Senile calcification typically results in mild AR. Rheumatic disease causes leaflet retraction and a central AR jet. Bicuspid AVs may have significant AR as a result of leaflet prolapse, usually of a conjoined anterior leaflet. Endocarditis may cause acute severe AR, recognized as mobile echoes prolapsing into the LV outflow tract. TEE has greatly improved detection of aortic vegetations (142). AR can arise from subaortic membrane jets that undermine valve integrity. Myxomatous disease can cause AV prolapse. In Marfan disease, isolated dilation of the sinuses of Valsalva causes traction on the aortic commissures and a central jet of AR (143). Other aortic diseases that are associated with AR include dissection, sinus of Valsalva aneurysms, aortoannular ectasia, and aneurysms resulting from atherosclerosis, syphilis, and ankylosing spondylitis. As discussed in Chapter 52, TEE is preferred for emergency diagnosis (109).
Tricuspid Valve
The TV has anterior, septal, and posterior leaflets; the latter two are somewhat variable in size and position. Two-dimensional imaging can be recorded from the parasternal long- and short-axis and apical four-chamber views for anatomic and Doppler evaluation. The TV is apically displaced by the membranous septum, and this is useful in identifying the TV in congenital heart disease. TEE offers relatively little advantage, especially for measuring TR velocity (144).
Tricuspid Insufficiency
Contemporary echocardiography confirms Sir James Mackenzie’s claim, made in 1908, that TR is ubiquitous. Present in 80% of normal subjects and in nearly all cardiac patients,
P.814

this “abnormality” usually is just a convenient means to estimate pulmonary artery pressure (145). Pathologic TR causes RV and RA enlargement, paradoxic septal motion, and systolic IVC pulsation from retrograde flow. M-mode imaging shows paradoxic septal motion, with anterior systolic motion of the septum related to the exaggerated RV stroke volume. By two-dimensional imaging, RV dilatation can be seen, although quantitation is imprecise (92), and hyperdynamic function can be seen as a result of the augmented stroke volume (13,146). RA enlargement is common and is related to TR duration and to the severity and the presence of atrial fibrillation. With severe TR, the normal leftward bulging of the interatrial septum is reversed (147).

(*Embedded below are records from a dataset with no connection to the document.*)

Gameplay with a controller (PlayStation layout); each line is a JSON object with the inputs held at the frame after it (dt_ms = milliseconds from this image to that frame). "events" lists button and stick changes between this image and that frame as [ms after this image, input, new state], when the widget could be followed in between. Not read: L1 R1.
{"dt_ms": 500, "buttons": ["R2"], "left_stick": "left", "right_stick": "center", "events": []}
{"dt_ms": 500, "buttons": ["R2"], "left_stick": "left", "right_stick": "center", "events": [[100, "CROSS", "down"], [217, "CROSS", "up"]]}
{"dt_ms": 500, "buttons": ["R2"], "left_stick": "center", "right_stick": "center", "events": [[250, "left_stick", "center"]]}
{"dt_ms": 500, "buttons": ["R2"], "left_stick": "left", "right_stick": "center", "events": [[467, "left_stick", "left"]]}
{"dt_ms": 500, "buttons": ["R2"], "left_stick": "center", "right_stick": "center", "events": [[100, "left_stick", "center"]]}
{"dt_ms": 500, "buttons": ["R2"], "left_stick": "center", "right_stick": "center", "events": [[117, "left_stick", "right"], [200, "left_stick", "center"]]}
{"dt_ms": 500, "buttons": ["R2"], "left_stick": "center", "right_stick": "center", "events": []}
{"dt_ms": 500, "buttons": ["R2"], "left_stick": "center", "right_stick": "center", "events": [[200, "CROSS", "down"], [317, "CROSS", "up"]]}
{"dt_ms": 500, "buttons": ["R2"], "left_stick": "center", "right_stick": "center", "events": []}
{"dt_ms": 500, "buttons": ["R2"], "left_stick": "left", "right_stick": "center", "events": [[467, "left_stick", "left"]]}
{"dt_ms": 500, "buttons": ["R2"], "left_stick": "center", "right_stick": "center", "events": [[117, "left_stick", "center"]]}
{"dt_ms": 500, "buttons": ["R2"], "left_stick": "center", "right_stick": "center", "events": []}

The most common cause of significant TR is RV failure from high LV filling pressures, with annular dilatation and failure of leaflet coaptation (148). Rheumatic TR rarely exists without MV involvement. It is characterized by leaflet thickening, commissural fusion and calcification, and chordal shortening. Myxomatous MV disease may be accompanied by TV prolapse (149), but severe TR is uncommon unless there is chordal rupture (150). RV biopsy may cause iatrogenic chordal rupture (151). Endocarditis (usually related to intravenous drug use) causes bulky prolapsing vegetations and flail leaflets (152). Metastatic liver carcinoid causes TV leaflet shortening with more regurgitation than stenosis (153). Ebstein anomaly commonly causes severe TR (100).
Tricuspid Stenosis
TV stenosis may result from rheumatic disease, carcinoid syndrome, or prolapsing RA tumors. Because two-dimensional planimetry is not reliable, Doppler imaging is the mainstay of quantitation.
Pulmonary Valve and Artery
Pulmonary valve disorders are common in congenital disease but are rarely acquired. M-mode and two-dimensional imaging are limited to leaflet inspection (often difficult) and pulmonary artery dilatation. The M-mode image in pulmonary stenosis (PS) shows an exaggerated diastolic “a wave” caused by powerful RA contraction opening or doming the pulmonary valve. By two-dimensional imaging, PS is characterized by systolic leaflet doming, variable leaflet thickening, poststenotic dilation of the main pulmonary artery with decreased pulsations, and variable RVH. PS must be distinguished from subpulmonic stenosis and double-chamber RV that results from prior ventricular septal defect.
Trivial pulmonary regurgitation (PR) is present in most healthy persons. Severe PR rarely occurs from prior tetralogy of Fallot repair, endocarditis (154), or carcinoid (153). Moderate PR can result from pulmonary hypertension (Graham Steell murmur).
Infective Endocarditis
Echocardiography is essential to the diagnosis and management of patients with infective endocarditis (IE). Early studies of echocardiography and IE used the criteria of Von Reyn et al. (155) for diagnosis. Newer echocardiographic criteria for diagnosing IE have been prospectively tested by the Duke Endocarditis Service (156,157). In these studies, echocardiography increased the sensitivity for detecting IE from 51% to 80%, although TEE was required to visualize the vegetations in 41% of cases.
Two-Dimensional Imaging
In a meta-analysis of 16 early studies (641 patients), O’Brien and Geiser (158) reported a mean sensitivity of 79% for two-dimensional detection of vegetations and 52% for M-mode imaging, with vegetations as small as 3 mm reported by two-dimensional imaging (159). More recently, however, the reported sensitivity of TTE has dropped to 62% despite equipment improvement (142,160,161,162,163,164,165), a finding reflecting less biased case selection and the fact that these studies used TEE (sensitivity of 92%).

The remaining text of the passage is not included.